Dalam pemberitaan yang berbeda, Wakil Presiden RI, Prof. K.H. Ma’ruf Amin [dalam keterangan persnya di Bantul Yogyakarta, 7/8/2024] menegaskan, bahwa: “Dalam penerapan PP, selain nantinya memerlukan aturan teknis terkait pelaksanaannya, juga diperlukan dengar pendapat yang mendalam dengan berbagai pihak tidak hanya di bidang kesehatan. Masih menurutnya, harus melibatkan aspek lain terutama aspek keagamaan.” (Lihat: Humas wapresri.go.id).

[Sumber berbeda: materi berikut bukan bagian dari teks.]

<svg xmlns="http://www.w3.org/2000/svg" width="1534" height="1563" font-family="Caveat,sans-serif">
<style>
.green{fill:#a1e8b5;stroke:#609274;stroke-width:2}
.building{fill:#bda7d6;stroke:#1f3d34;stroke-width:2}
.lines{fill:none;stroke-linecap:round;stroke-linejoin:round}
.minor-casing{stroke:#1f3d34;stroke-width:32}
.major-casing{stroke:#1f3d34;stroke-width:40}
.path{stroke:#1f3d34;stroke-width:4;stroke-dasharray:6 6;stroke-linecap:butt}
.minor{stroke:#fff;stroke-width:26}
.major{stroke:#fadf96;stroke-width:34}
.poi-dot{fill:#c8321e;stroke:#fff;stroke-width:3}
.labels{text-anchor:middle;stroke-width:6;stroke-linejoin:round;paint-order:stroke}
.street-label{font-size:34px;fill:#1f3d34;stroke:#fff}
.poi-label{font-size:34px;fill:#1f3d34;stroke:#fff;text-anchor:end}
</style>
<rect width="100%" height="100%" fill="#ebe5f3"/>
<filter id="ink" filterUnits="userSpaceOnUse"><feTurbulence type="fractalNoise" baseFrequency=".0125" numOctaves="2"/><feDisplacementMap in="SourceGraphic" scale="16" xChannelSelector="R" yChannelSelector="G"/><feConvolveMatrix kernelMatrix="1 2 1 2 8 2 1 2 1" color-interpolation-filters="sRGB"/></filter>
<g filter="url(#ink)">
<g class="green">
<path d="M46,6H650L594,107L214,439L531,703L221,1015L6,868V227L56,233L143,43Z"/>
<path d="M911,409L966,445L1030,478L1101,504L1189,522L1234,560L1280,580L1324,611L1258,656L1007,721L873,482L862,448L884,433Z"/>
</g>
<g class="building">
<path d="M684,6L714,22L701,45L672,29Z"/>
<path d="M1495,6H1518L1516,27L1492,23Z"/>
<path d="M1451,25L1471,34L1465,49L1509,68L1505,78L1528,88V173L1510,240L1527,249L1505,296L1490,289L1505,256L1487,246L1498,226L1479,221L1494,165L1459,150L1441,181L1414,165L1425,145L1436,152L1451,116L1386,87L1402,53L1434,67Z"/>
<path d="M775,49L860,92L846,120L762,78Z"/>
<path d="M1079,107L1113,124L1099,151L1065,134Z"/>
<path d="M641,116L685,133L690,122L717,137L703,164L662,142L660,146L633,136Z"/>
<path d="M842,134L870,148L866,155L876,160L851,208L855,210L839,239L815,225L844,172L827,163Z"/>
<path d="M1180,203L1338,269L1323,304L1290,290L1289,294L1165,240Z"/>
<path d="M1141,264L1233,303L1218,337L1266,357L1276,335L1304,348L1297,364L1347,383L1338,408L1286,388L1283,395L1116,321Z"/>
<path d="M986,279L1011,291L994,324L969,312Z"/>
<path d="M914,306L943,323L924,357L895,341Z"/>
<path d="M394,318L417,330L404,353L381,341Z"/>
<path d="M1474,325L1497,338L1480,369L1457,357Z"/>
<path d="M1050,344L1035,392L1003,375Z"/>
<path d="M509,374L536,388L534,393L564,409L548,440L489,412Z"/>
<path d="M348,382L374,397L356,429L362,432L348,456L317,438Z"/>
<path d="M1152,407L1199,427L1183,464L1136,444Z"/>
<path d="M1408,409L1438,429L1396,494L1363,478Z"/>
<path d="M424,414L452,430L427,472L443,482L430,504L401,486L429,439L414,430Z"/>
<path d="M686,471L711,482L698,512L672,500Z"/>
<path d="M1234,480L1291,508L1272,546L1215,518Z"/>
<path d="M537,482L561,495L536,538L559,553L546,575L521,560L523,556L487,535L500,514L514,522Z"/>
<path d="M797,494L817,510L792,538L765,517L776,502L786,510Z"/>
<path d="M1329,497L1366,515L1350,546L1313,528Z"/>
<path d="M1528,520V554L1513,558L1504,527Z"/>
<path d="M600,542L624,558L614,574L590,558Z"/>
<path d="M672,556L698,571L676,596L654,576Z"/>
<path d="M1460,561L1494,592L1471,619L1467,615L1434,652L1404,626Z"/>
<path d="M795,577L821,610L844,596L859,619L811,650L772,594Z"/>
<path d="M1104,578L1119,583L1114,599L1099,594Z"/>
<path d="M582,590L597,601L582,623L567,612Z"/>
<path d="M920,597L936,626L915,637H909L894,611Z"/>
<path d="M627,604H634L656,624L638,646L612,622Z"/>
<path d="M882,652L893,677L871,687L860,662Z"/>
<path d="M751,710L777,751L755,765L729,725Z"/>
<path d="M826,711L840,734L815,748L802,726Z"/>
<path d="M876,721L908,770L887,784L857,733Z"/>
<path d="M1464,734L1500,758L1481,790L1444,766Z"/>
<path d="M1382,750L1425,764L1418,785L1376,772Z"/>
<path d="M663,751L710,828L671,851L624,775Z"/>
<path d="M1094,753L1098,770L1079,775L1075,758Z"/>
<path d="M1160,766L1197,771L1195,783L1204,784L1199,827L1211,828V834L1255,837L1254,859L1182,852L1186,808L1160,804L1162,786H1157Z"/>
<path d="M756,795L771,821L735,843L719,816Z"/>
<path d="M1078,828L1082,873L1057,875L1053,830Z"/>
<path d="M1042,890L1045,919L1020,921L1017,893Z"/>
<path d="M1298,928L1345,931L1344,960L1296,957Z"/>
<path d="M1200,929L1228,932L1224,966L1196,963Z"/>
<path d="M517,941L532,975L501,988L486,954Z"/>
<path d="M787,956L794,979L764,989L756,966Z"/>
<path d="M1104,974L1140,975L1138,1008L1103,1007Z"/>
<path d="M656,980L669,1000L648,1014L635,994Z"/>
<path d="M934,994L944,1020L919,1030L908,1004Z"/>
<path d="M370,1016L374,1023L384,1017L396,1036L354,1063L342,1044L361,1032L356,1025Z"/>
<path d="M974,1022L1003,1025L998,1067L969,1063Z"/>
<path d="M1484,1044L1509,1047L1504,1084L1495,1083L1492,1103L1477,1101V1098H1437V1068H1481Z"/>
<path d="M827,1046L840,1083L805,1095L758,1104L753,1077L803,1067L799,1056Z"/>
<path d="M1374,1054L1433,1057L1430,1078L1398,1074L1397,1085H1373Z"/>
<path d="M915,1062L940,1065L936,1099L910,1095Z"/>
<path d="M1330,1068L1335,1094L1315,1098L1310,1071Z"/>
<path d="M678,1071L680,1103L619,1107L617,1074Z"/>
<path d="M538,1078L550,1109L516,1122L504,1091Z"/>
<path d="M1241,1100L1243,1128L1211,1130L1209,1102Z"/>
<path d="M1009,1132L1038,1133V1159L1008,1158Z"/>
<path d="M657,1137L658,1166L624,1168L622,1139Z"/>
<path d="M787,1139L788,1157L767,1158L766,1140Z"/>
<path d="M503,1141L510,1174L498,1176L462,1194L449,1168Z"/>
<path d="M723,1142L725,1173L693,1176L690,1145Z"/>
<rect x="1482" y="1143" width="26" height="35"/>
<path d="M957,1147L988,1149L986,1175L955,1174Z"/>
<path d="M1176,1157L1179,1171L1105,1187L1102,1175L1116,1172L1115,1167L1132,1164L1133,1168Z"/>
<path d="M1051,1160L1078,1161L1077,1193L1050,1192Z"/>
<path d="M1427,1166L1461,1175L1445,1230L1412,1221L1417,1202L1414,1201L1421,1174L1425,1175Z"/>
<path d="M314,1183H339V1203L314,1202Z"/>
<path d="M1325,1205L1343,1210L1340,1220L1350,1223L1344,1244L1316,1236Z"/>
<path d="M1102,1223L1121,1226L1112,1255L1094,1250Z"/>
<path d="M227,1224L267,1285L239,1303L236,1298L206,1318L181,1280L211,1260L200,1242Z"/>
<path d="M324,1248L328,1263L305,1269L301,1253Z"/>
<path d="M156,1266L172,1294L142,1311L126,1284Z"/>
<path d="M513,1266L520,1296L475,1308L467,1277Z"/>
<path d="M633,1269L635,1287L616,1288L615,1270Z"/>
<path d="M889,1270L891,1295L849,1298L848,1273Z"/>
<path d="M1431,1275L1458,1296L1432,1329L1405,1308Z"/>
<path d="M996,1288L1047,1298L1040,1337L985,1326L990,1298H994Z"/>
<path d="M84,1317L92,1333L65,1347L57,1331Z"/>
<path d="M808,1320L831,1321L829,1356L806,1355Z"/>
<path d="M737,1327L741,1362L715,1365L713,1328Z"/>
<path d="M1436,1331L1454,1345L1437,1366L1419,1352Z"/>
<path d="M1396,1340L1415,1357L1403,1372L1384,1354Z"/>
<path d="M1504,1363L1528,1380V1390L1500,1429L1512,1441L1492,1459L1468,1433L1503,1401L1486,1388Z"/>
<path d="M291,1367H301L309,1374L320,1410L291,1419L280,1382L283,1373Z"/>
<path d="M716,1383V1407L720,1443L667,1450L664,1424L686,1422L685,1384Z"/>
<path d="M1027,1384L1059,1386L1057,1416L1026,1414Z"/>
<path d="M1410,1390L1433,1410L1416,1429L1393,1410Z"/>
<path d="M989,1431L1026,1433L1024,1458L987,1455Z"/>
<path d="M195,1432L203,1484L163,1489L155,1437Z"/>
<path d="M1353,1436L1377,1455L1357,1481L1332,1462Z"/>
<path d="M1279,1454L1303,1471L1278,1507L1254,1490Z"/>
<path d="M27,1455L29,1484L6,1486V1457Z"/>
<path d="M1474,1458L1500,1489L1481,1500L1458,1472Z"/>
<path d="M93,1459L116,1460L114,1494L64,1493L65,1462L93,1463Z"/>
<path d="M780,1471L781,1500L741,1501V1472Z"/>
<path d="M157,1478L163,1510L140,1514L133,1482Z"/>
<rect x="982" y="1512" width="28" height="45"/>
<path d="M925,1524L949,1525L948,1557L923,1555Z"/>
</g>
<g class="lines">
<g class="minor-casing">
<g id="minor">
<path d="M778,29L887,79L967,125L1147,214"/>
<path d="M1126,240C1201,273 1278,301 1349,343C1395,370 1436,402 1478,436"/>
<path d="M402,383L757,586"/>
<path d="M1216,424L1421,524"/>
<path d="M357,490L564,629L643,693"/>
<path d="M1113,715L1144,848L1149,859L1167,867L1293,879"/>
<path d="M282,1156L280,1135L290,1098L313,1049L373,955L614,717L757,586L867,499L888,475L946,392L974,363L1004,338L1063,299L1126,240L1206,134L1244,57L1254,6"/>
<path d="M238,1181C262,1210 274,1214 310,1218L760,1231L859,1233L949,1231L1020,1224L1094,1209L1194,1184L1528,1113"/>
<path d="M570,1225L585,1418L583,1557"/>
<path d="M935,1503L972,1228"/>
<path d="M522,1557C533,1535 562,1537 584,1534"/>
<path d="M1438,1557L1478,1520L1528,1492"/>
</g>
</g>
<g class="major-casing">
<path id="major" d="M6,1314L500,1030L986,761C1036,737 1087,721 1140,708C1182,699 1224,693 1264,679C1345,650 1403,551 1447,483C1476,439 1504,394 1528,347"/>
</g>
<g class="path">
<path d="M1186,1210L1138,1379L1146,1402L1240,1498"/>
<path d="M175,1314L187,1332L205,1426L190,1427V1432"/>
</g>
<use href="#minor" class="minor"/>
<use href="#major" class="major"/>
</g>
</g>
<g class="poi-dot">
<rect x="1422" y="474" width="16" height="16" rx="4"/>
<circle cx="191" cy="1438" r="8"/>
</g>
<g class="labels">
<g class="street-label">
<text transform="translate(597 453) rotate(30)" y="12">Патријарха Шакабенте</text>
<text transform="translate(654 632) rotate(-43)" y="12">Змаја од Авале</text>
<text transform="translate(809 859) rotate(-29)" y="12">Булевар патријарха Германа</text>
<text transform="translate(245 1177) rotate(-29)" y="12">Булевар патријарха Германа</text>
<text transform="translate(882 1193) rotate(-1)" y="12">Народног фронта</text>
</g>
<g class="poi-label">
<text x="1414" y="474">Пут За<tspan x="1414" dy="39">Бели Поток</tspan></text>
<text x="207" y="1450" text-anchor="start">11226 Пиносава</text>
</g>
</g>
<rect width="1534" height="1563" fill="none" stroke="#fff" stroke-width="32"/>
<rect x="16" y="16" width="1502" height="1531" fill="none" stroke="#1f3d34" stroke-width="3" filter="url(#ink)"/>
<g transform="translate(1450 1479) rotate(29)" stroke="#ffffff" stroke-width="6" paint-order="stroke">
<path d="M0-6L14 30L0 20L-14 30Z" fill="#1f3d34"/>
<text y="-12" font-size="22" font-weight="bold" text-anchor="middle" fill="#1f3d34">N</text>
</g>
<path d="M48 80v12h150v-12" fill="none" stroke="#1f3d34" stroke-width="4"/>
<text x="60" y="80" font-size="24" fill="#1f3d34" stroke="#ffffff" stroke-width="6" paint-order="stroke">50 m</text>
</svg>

Beragam tanggapan pun bermunculan dari berbagai pihak, terutama dari ormas-ormas keagamaan hingga lembaga-lembaga peduli keluarga seperti halnya Aila Indonesia yang telah melayangkan Pers Rilisnya tertanggal 6 Agustus 2024 yang ditanda tangani Rita H. Subagio sebagai Ketuanya. Tidak terkecuali, Komisi X DPR RI yang diwakili Abdul Fikri Faqih mengecam keras terbitnya peraturan tersebut karena tidak sejalan dengan amanat pendidikan nasional yang berasaskan budi pekerti luhur dan menjunjung tinggi norma agama.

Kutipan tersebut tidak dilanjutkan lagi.